- _Text to read_
Thinning Plums and Pluots?

Hello Everyone -

Emerald Drop and Burgundy Plum.....Crazy little little little fruits and hundreds of them. At what point do I start to thin? Do I wait until they are the size of a pea to insure fruit set or just start flicking off random spent flowers?

Trees are in their 3rd year.

Comments (12)

  • fruitnut Z7 4500ft SW TX
    11 years ago

    I have very little drop after pea size or even somewhat before. So that's a good time to start. I try to get going before the leaves get too thick but on Emerald drop in particular that's difficult. To me it and Flavor Grenade are about the worst to thin.

    I thin at least three times and still end up with too much fruit. As the fruit gets bigger more seems to show up.

  • Scott F Smith
    11 years ago

    As the fruit gets bigger more seems to show up.

    I think you have the same orchard gremlins that I do, sticking those fruits I pulled off back on the tree :-)

    With the trees that way overset it is difficult to get them thinned enough.

    Scott

  • fruitnut Z7 4500ft SW TX
    11 years ago

    The problem thinning plums and pluot is there is very little visual contrast between leaves and fruit. And I'm lousy at thinning by feel. So sometimes I'm down laying on the ground looking up in the canopy.

  • Puggylover Zone 9B Norco, CA
    Original Author
    11 years ago

    Tedious work...these fruit trees ;).....but so worth it. Hey I think those orchard gremlins are nation wide. lol

    Just can't believe the amount of flowers on Emerald drop wow. I put in a flavor grenade this January so now I will have twice the fun.

  • alan haigh
    11 years ago

    My brother lives in Norco. I've been trying to convince him to plant fruit trees for years but now you make me realize that he'd never put up with the tedium of thinning. Too bad, if he had an orchard I'd have a lot more incentive to visit him. I'm not that crazy about horses.

  • Puggylover Zone 9B Norco, CA
    Original Author
    11 years ago

    Shame your brother doesn't have the bug ....the fruit bug that is :). Norco is a great place to grow fruit trees (Well so far anyways....knock on wood).

    On a side note....How could you not love this face. :P

  • ahajmano
    11 years ago

    Puggylover,

    What's your chill like in Norco? I get sparse bloom on my emerald drop in mission viejo, 9 linear miles from the coast.

    Then again, it is only a 4th year tree. When did your's start producing big time?

  • john_in_sc
    11 years ago

    On thinning early....

    Remember that the smaller the fruit is - the fewer buckets of thinned fruit you will have to deal with, and the less work it is to get the tree to let go....

    I understand why the commercial orchards do chemical thinning... It's way easier to do than manually pulling off 3,000 little fruit per tree...

    Thanks

  • olpea
    11 years ago

    "I understand why the commercial orchards do chemical thinning... It's way easier to do than manually pulling off 3,000 little fruit per tree... "

- _Problem A_
How old are the original poster's trees, according to the plum-thinning thread?
- _Problem B_
In the plum-thinning thread, what reasons does john_in_sc give for thinning while the fruit is still small?
- _Problem C_
List every distinct user name that appears on the comments in the plum-thinning thread.

- _Dataset content_
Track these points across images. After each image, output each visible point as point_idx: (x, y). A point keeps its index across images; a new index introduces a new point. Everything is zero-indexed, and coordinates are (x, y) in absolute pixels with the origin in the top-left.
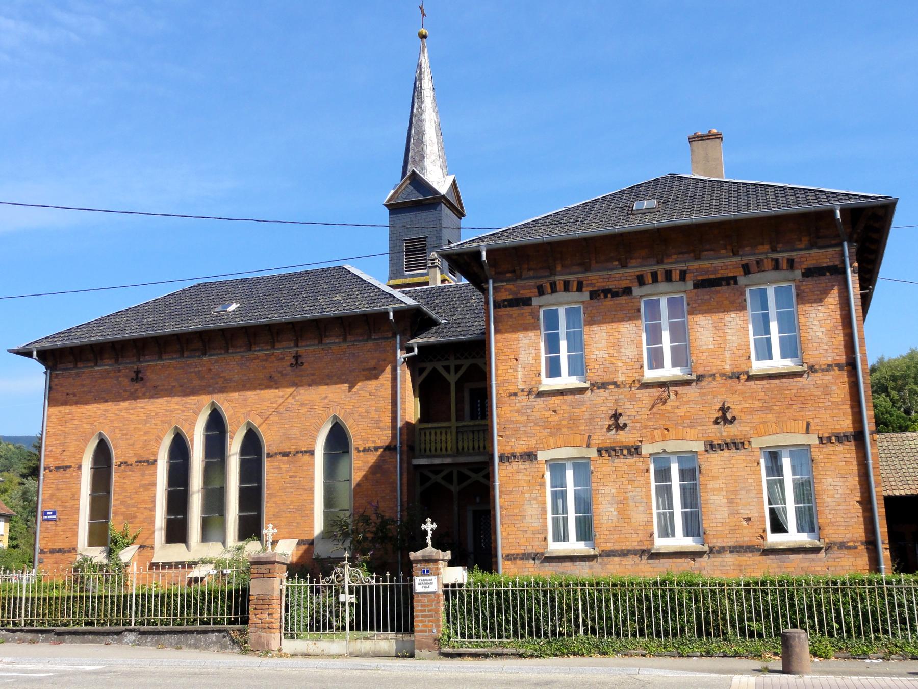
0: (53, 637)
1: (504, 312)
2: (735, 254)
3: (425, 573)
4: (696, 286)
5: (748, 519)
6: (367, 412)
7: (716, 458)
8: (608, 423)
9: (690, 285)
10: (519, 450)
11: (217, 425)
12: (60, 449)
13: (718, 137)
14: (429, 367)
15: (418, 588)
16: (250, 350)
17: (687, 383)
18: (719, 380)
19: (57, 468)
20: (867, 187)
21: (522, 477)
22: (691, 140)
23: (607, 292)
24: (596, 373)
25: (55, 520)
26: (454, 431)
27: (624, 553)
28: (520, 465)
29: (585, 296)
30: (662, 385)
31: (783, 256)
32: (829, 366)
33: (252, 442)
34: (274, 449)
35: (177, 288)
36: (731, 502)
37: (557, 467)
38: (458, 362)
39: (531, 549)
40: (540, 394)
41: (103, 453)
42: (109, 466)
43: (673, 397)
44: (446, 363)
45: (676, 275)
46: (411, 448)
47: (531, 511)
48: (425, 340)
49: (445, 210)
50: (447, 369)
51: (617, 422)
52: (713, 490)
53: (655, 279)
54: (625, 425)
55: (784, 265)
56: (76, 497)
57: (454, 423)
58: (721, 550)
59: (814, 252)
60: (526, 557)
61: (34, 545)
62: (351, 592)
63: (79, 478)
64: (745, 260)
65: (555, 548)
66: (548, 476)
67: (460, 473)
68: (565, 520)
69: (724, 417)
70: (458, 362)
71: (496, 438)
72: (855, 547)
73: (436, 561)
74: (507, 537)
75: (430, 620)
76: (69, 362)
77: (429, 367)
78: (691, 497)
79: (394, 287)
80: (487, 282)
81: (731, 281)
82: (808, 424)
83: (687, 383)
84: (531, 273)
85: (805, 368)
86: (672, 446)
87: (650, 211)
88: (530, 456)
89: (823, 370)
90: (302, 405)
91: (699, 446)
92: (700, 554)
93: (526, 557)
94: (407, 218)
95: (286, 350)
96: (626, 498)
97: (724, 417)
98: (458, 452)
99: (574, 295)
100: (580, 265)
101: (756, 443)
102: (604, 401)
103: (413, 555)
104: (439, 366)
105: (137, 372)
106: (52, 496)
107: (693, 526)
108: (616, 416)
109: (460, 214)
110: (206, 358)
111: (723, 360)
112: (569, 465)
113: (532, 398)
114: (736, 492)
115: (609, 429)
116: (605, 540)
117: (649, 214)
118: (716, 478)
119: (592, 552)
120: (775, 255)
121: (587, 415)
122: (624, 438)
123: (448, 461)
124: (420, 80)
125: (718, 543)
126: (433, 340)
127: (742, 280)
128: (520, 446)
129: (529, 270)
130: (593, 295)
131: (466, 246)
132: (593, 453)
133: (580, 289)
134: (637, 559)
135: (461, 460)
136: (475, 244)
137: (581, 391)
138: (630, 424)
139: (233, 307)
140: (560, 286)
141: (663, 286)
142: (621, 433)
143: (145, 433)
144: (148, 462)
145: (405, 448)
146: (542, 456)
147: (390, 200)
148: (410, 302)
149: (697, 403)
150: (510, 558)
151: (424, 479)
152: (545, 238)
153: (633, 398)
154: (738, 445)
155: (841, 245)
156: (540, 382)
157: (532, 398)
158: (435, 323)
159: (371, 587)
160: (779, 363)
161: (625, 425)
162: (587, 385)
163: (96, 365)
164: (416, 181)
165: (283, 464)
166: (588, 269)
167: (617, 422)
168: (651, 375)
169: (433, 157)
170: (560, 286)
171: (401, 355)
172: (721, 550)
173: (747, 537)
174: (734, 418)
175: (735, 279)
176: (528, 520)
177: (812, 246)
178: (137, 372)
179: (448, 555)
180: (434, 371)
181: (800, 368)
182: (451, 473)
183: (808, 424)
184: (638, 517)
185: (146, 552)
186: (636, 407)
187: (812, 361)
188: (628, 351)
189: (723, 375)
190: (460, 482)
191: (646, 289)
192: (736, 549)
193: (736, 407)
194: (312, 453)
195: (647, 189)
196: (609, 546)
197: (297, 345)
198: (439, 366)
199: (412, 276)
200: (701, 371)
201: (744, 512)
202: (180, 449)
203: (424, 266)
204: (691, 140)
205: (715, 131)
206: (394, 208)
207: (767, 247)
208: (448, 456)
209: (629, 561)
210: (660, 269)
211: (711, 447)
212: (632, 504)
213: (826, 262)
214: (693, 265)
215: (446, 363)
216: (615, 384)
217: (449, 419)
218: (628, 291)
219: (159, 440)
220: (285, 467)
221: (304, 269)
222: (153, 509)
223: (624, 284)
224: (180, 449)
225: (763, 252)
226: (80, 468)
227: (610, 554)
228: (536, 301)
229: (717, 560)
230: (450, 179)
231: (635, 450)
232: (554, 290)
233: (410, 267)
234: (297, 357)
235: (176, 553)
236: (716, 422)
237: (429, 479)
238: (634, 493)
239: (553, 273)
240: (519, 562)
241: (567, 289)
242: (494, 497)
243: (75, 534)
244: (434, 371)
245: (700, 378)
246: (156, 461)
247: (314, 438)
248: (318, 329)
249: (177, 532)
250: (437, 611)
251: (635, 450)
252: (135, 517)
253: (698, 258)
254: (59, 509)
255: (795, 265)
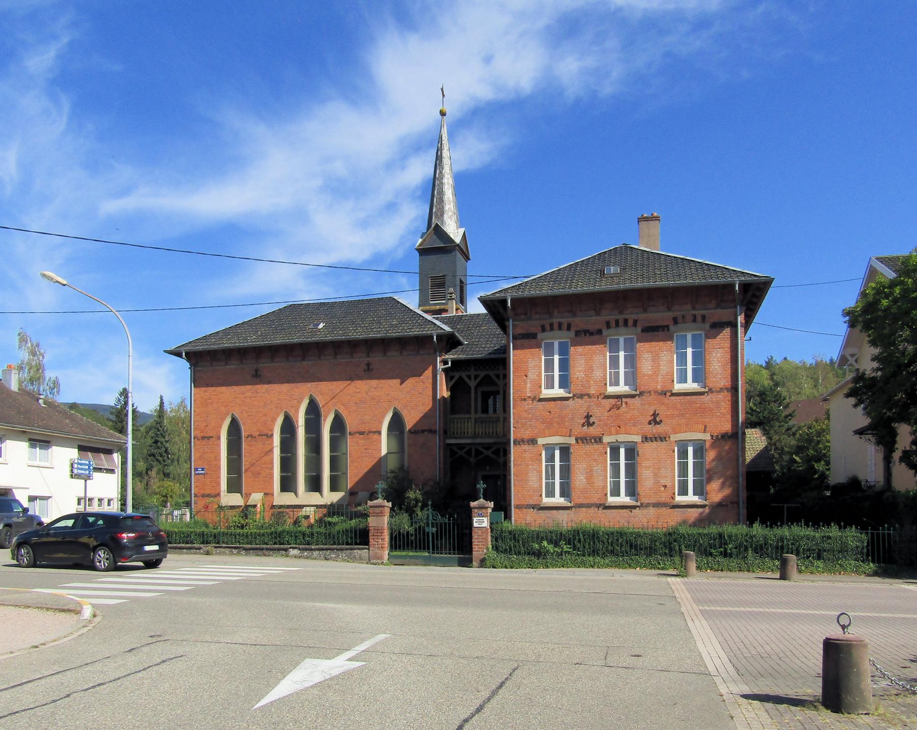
0: (243, 552)
1: (519, 342)
2: (669, 309)
3: (480, 515)
4: (643, 331)
5: (665, 486)
6: (416, 405)
7: (647, 445)
8: (582, 421)
9: (639, 329)
10: (526, 437)
11: (314, 412)
12: (204, 424)
13: (657, 219)
14: (457, 375)
15: (475, 525)
16: (336, 358)
17: (633, 396)
18: (653, 396)
19: (203, 438)
20: (755, 270)
21: (527, 455)
22: (639, 220)
23: (586, 332)
24: (576, 387)
25: (204, 474)
26: (473, 420)
27: (589, 506)
28: (526, 447)
29: (572, 334)
30: (618, 397)
31: (699, 313)
32: (721, 389)
33: (338, 425)
34: (354, 429)
35: (276, 308)
36: (655, 475)
37: (550, 449)
38: (476, 373)
39: (532, 502)
40: (541, 400)
41: (235, 429)
42: (240, 438)
43: (624, 405)
44: (468, 373)
45: (630, 322)
46: (445, 432)
47: (532, 477)
48: (455, 356)
49: (459, 255)
50: (469, 377)
51: (588, 421)
52: (645, 467)
53: (617, 325)
54: (594, 423)
55: (699, 319)
56: (218, 459)
57: (473, 415)
58: (648, 505)
59: (719, 311)
60: (528, 506)
61: (191, 490)
62: (433, 527)
63: (219, 445)
64: (675, 314)
65: (547, 501)
66: (544, 452)
67: (477, 450)
68: (553, 484)
69: (655, 420)
70: (476, 373)
71: (512, 429)
72: (727, 505)
73: (487, 508)
74: (516, 496)
75: (482, 545)
76: (208, 361)
77: (457, 375)
78: (631, 471)
79: (426, 312)
80: (508, 320)
81: (665, 328)
82: (705, 427)
83: (633, 396)
84: (537, 316)
85: (707, 390)
86: (622, 438)
87: (615, 275)
88: (533, 441)
89: (717, 392)
90: (372, 399)
91: (637, 439)
92: (634, 507)
93: (528, 506)
94: (433, 258)
95: (361, 359)
96: (591, 471)
97: (655, 420)
98: (475, 436)
99: (564, 333)
100: (570, 311)
101: (674, 438)
102: (579, 407)
103: (473, 504)
104: (464, 375)
105: (256, 371)
106: (200, 458)
107: (632, 491)
108: (588, 417)
109: (467, 258)
110: (304, 363)
111: (657, 382)
112: (558, 447)
113: (535, 403)
114: (659, 469)
115: (583, 425)
116: (577, 497)
117: (616, 279)
118: (647, 459)
119: (569, 504)
120: (694, 312)
121: (570, 416)
122: (593, 431)
123: (469, 441)
124: (441, 150)
125: (646, 501)
126: (461, 356)
127: (672, 328)
128: (527, 434)
129: (536, 313)
130: (577, 333)
131: (497, 295)
132: (572, 441)
133: (569, 329)
134: (596, 509)
135: (478, 441)
136: (503, 295)
137: (567, 399)
138: (597, 423)
139: (321, 326)
140: (556, 326)
141: (622, 329)
142: (591, 428)
143: (264, 415)
144: (266, 435)
145: (442, 432)
146: (541, 441)
147: (420, 245)
148: (447, 328)
149: (639, 409)
150: (518, 507)
151: (453, 453)
152: (550, 292)
153: (599, 405)
154: (662, 438)
155: (736, 307)
156: (541, 392)
157: (535, 403)
158: (459, 343)
159: (445, 524)
160: (691, 385)
161: (594, 423)
162: (571, 395)
163: (227, 364)
164: (439, 232)
165: (361, 440)
166: (574, 315)
167: (588, 421)
168: (611, 390)
169: (450, 214)
170: (556, 326)
171: (440, 366)
172: (648, 505)
173: (664, 497)
174: (661, 421)
175: (668, 326)
176: (531, 483)
177: (718, 306)
178: (256, 371)
179: (491, 505)
180: (460, 378)
181: (703, 390)
182: (471, 449)
183: (705, 427)
184: (598, 483)
185: (269, 498)
186: (600, 412)
187: (711, 385)
188: (598, 374)
189: (656, 392)
190: (476, 456)
191: (611, 331)
192: (657, 505)
193: (663, 412)
194: (380, 433)
195: (610, 256)
196: (580, 501)
197: (368, 356)
198: (464, 375)
199: (436, 304)
200: (643, 389)
201: (663, 482)
202: (289, 428)
203: (444, 298)
204: (639, 220)
205: (655, 214)
206: (423, 252)
207: (689, 306)
208: (469, 438)
209: (592, 510)
210: (621, 317)
211: (646, 439)
212: (595, 475)
213: (725, 319)
214: (642, 316)
215: (468, 373)
216: (589, 395)
217: (469, 412)
218: (600, 332)
219: (274, 420)
220: (362, 442)
221: (365, 298)
222: (272, 468)
223: (597, 327)
224: (289, 428)
225: (686, 310)
226: (219, 438)
227: (580, 506)
228: (540, 336)
229: (645, 511)
230: (462, 231)
231: (599, 440)
232: (552, 329)
233: (434, 299)
234: (368, 365)
235: (288, 499)
236: (650, 423)
237: (456, 453)
238: (597, 468)
239: (551, 315)
240: (524, 510)
241: (560, 328)
242: (510, 467)
243: (219, 484)
244: (460, 378)
245: (641, 394)
246: (272, 435)
247: (381, 423)
248: (384, 344)
249: (288, 484)
250: (487, 540)
251: (599, 440)
252: (259, 474)
253: (645, 311)
254: (206, 467)
255: (706, 320)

- _Task output A_
They are in their third year.

- _Task output B_
The smaller the fruit is, the fewer buckets of thinned fruit there are to deal with. It also takes less work to get the tree to let go of the fruit.

- _Task output C_
fruitnut, Scott F Smith, Puggylover, alan haigh, ahajmano, john_in_sc, olpea